The choice of 1959 as a starting point shows a little bit of journalistic licence. It refers not to the year in which a factory racing policy commenced but to a date (December 9th) on which a band of small shareholders gathered at an extraordinary meeting successfully fought to deflect a proposed merger (reputedly with Mercedes-Benz) and keep the company independent. A new management team and new model policy revitalised the company.

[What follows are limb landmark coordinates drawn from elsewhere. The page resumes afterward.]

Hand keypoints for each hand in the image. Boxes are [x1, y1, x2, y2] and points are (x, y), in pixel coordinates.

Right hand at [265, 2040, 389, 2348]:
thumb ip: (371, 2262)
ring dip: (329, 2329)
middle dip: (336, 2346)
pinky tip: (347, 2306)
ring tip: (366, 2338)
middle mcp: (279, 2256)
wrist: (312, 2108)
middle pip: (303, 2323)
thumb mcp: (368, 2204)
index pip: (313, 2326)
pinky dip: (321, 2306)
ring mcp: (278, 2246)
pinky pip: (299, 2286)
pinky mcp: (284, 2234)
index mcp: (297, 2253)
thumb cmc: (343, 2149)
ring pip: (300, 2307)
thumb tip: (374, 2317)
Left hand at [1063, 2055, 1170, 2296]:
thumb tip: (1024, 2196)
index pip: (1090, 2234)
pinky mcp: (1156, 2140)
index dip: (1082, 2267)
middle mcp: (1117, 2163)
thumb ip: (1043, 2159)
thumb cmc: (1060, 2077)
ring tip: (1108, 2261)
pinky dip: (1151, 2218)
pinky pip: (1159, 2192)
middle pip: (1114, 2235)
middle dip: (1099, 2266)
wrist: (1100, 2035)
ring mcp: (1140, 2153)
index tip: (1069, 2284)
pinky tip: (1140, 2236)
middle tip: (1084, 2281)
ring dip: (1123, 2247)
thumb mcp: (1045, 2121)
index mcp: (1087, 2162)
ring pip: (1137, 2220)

We hear that a factory 700 appeared for its first race meeting on March 5th/6th 1960, but no mention is made as to whether a conscious decision had been made to embark on an official factory racing policy after that fortuitous meeting.

Whatever, the racing programme, under the legendary Alex von Falkenhausen, went from strength to strength, launched on its way by that remarkable, giant-killing, twin-cylinder 700.

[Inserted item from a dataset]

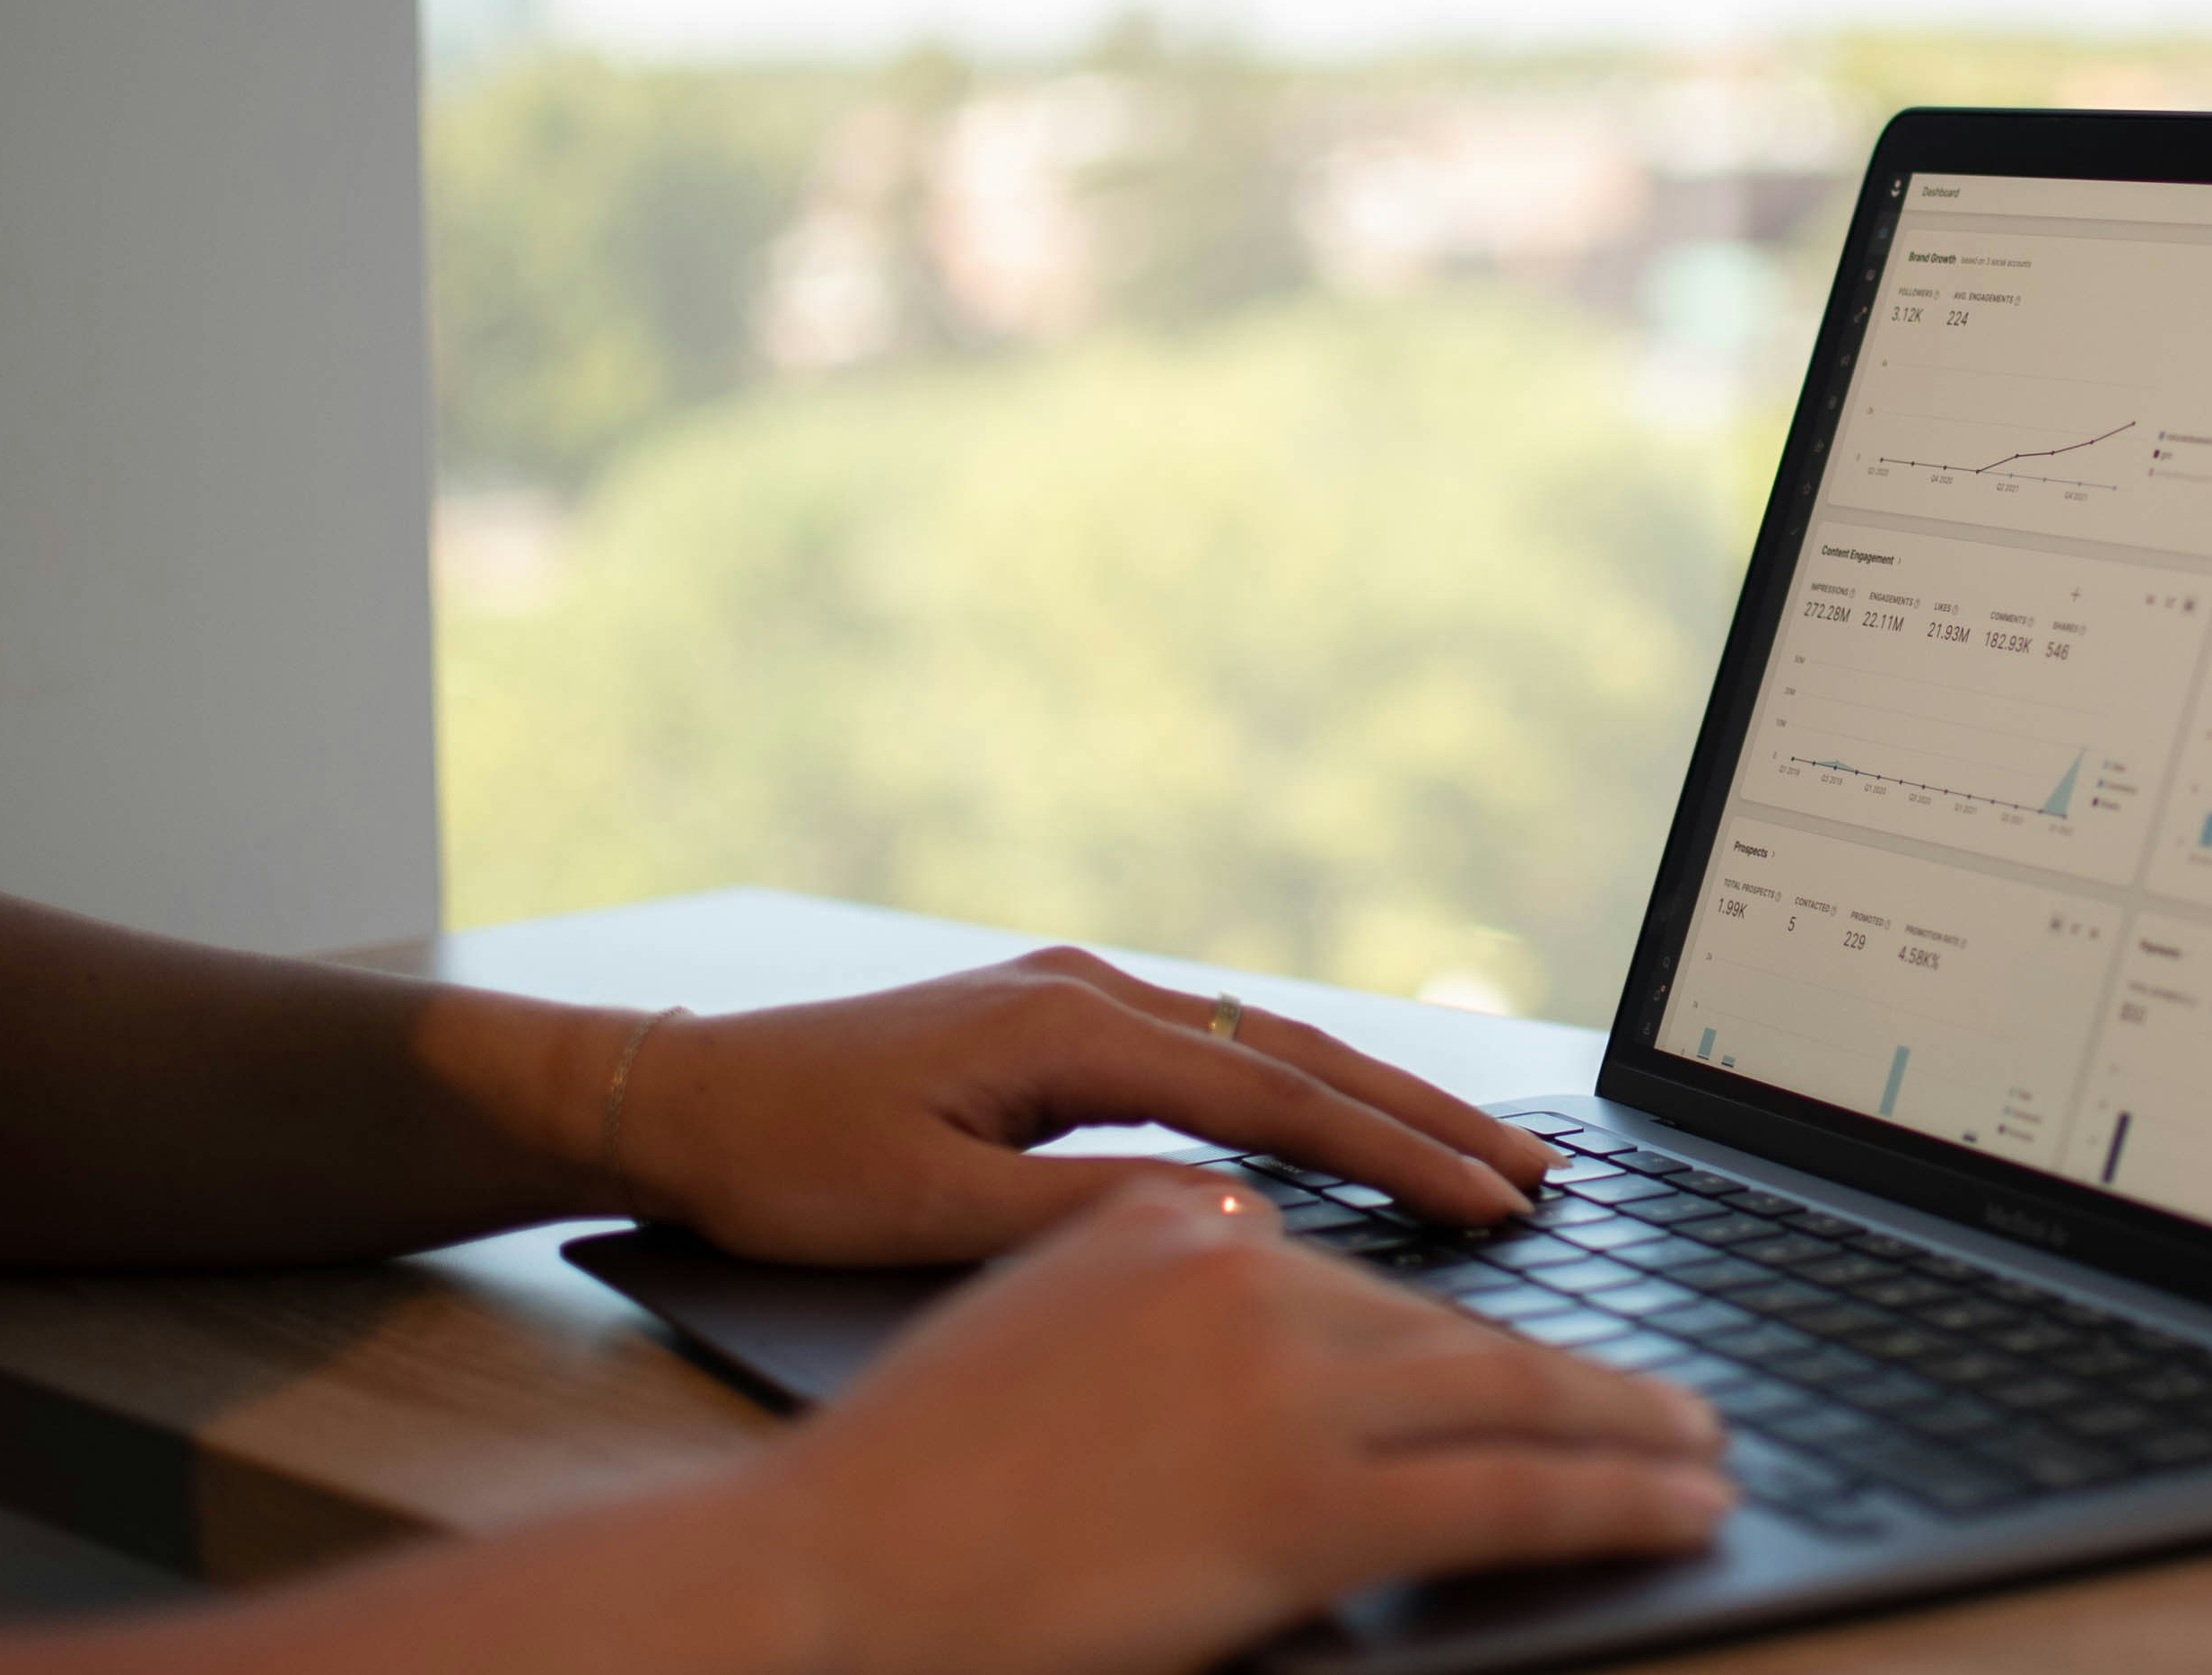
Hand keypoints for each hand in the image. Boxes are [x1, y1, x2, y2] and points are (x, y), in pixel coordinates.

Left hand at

The real turning point came with the development of in-line, four-cylinder, s.o.h.c. 1,500 engine, designed by von Falkenhausen’s engine development team, with a cast-iron block to stiff that the same basic design is the heart of today’s Formula Two engines, 500 b.h.p. turbocharged touring engines and, indeed, though the author couldn’t know it at the time, will be the basis of the new turbocharged Talbot Grand Prix car. Involved with von Falkenhausen on the design was the young Paul Rosche, the engine genius who, after his mentor’s retirement, was to be so fundamental to the racing success of BMW right up to the present day.

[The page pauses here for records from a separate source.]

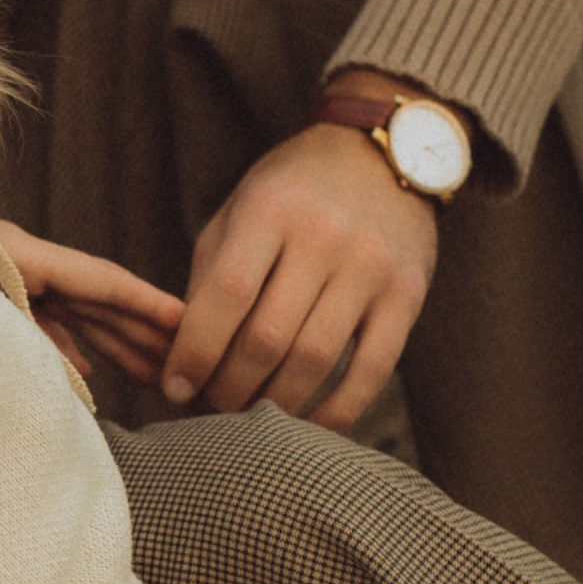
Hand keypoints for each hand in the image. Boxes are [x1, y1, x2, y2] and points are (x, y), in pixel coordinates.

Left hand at [0, 222, 182, 391]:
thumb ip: (16, 340)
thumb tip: (76, 376)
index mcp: (15, 254)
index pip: (100, 279)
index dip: (147, 303)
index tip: (188, 325)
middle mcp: (19, 264)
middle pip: (95, 300)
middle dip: (143, 332)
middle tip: (184, 365)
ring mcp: (4, 282)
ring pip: (73, 315)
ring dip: (112, 345)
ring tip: (151, 376)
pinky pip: (38, 325)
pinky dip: (65, 349)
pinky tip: (88, 373)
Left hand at [163, 119, 440, 426]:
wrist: (379, 155)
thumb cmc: (290, 194)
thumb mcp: (238, 214)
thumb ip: (210, 280)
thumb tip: (181, 362)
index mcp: (270, 213)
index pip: (226, 296)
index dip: (195, 351)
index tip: (174, 388)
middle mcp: (324, 238)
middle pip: (267, 338)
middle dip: (229, 388)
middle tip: (209, 409)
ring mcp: (371, 267)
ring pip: (314, 361)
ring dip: (275, 406)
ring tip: (249, 421)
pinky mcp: (408, 295)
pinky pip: (371, 371)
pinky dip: (337, 411)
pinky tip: (308, 428)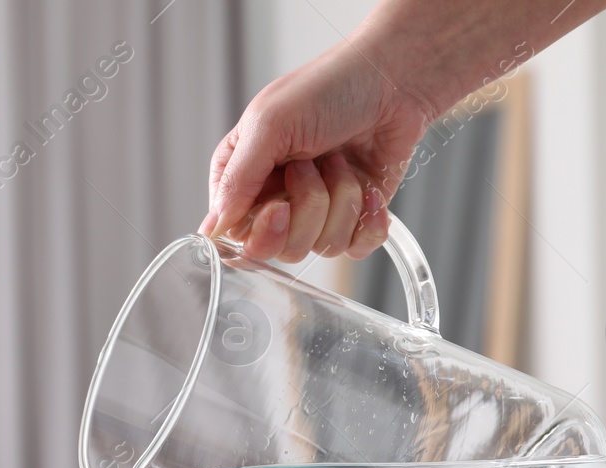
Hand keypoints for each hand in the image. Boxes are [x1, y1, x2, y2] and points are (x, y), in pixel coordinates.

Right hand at [201, 37, 435, 262]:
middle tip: (312, 169)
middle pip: (278, 249)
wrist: (392, 79)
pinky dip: (368, 220)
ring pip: (320, 248)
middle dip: (305, 211)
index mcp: (243, 177)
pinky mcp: (354, 218)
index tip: (279, 207)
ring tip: (341, 161)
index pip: (236, 235)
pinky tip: (369, 187)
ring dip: (340, 202)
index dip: (260, 232)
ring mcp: (316, 211)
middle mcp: (276, 198)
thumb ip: (237, 180)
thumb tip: (213, 228)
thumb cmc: (327, 89)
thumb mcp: (269, 126)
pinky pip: (355, 248)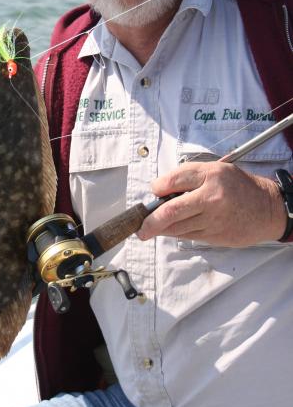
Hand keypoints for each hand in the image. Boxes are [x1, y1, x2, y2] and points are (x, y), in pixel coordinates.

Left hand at [136, 161, 286, 246]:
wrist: (267, 209)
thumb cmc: (238, 187)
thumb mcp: (216, 170)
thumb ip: (189, 176)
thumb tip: (161, 190)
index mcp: (210, 176)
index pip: (173, 180)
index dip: (158, 187)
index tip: (154, 191)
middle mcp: (211, 198)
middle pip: (171, 211)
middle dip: (150, 221)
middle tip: (140, 228)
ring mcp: (213, 219)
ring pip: (177, 227)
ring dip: (160, 229)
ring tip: (150, 228)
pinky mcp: (215, 235)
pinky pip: (188, 235)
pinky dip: (176, 233)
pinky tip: (170, 230)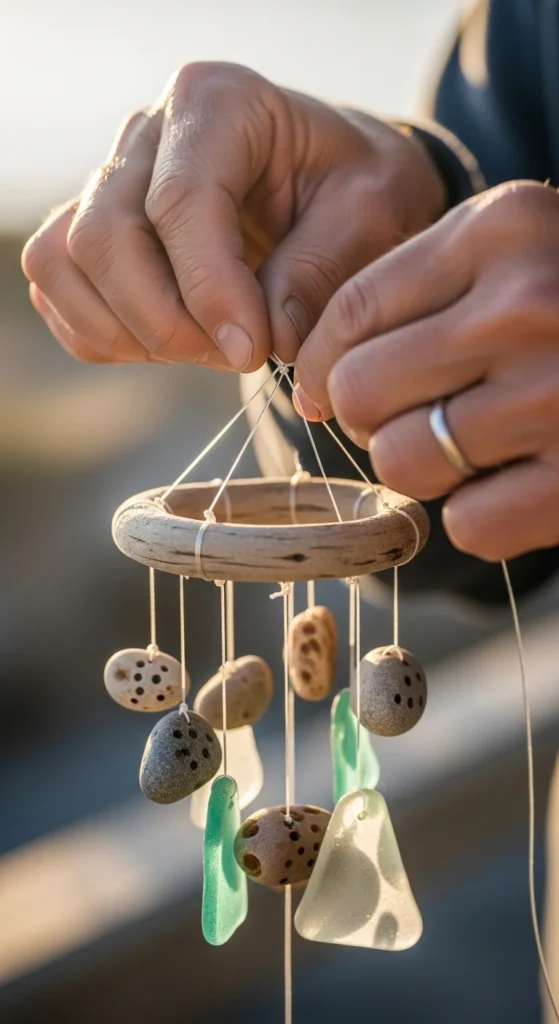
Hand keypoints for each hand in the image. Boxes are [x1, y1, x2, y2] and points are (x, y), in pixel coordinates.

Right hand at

Walton traces the subsequent history of the in-line “four” in racing saloon application through its 1800 and 2000 model development, to the 2002 and finally into the 3-series, ultimately turbocharged. He looks too at its use in sports racing cars and in single-seaters, with reference to the fascinating and complex Apfelbeck and Diametral engines. BMW’s factory single-seater involvement is less well known or remembered than the saloon car activities and Walton’s excellent and interesting description is a valuable addition to historical accounts.

Of course the greatest contribution to BMWs racing fortunes came from the big coupe, which originated as a four-cylinder CS and matured into the six-cylinder, lightweight CSL, dominant in European saloon car racing until its homologation expired at the end of last year. With Walton I was able to relive that fantastic 1973 season, which I saw as a race reporter, when Ford engaged BMW in a battle of the giants in the European Touring Car Championship, BMW CSL against Ford Capri RS2600. Walton devotes separate chapters to development of the big BMWs and their racing memories, all good stuff about the main instrument of BMW’s success.

Outside tuning firms made substantial contributions to that success, especially Alpina, Schnitzer, GS Tuning, Luigi and Tom Walkinshaw Racing and Walton incorporates their activities, with special attention to Burkard Bovensiepen of Alpina and the Schnitzer brothers. There are worthwhile comments too from some of the most notable names to sit behind the wheels of racing BMWs, like Niki Lauda, Jackie Ickx, Chris Amon and the late Ronnie Peterson, to whom the book is dedicated.

This racey and informative story, packed with splendid photographs, including 16 in colour, concludes with the arrival of the M1 on the scene and the wranglings behind Procar racing. Appendices give the specifications of BMW competition cars down the years, the secrets of the competition engine code numbers, results of BMW factory touring cars from 1960 to 1978 and formula cars from 1967 to 1979.

One of the central characters in the book is, of course, Jochen Neerpasch who has
masterminded the success of BMW Motorsport GMBH since 1972. It will be interesting to watch how the BMW racing story develops after he leaves to run the Talbot Formula One project at the end of March. — C.R.